KNOW ALL MEN BY THESE PRESENTS, that the undersigned hereby constitutes and appoints
Keith Murphy and Barry Michaels, and each of them individually, his true and lawful
attorney-in-fact to:

(1)	execute for and on behalf of the undersigned, in the undersigned's capacity
as an officer, director and/or 10% or greater stockholder of Organovo Holdings, Inc.
(the "Company"), any and all Form 3, 4 and 5 reports required to be filed by the
undersigned in accordance with Section 16(a) of the Securities Exchange Act of 1934,
as amended, and the rules thereunder;

(2)	do and perform any and all acts for and on behalf of the undersigned which
may be necessary or desirable to complete and execute any such Form 3, 4 or 5 report
and timely file such report with the United States Securities and Exchange Commission
and any stock exchange or similar authority; and

(3)	take any other action of any type whatsoever in connection with the foregoing
which,in the opinion of such attorney-in-fact, may be of benefit to, in the best
interest of, or legally required by, the undersigned, it being understood that the
documents executed by such attorney-in-fact on behalf of the undersigned, pursuant
to this Power of Attorney, shall be in such form and shall contain such terms and
conditions as such attorney-in-fact may approve in his discretion.

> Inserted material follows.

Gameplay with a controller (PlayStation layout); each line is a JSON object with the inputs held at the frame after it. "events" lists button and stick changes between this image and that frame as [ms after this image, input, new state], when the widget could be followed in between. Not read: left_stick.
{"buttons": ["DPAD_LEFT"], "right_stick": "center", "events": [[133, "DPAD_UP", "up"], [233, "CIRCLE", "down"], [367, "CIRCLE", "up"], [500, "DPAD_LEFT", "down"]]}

The undersigned hereby grants to each such attorney-in-fact full power and authority
to do and perform each and every act and thing whatsoever requisite, necessary, and
proper to be done in the exercise of any of the rights and powers herein granted, as
fully to all intents and purposes as the undersigned might or could do if personally
present, with full power of substitution or revocation, hereby ratifying and confirming
all that such attorney-in-fact, or his substitute or substitutes, shall lawfully do or
cause to be done by virtue of this Power of Attorney and the rights and powers herein
granted.  The undersigned acknowledges that no such attorney-in-fact, in serving in such
capacity at the request of the undersigned, is hereby assuming, nor is the Company
hereby assuming, any of the undersigned's responsibilities to comply with Section 16 of
the Securities Exchange Act of 1934, as amended.

This Power of Attorney shall remain in full force and effect until the undersigned is
no longer required to file Form 3, 4 and 5 reports with respect to the undersigned's
holdings of and transactions in securities issued by the Company, unless earlier revoked
by the undersigned in a signed writing delivered to the foregoing attorneys-in-fact.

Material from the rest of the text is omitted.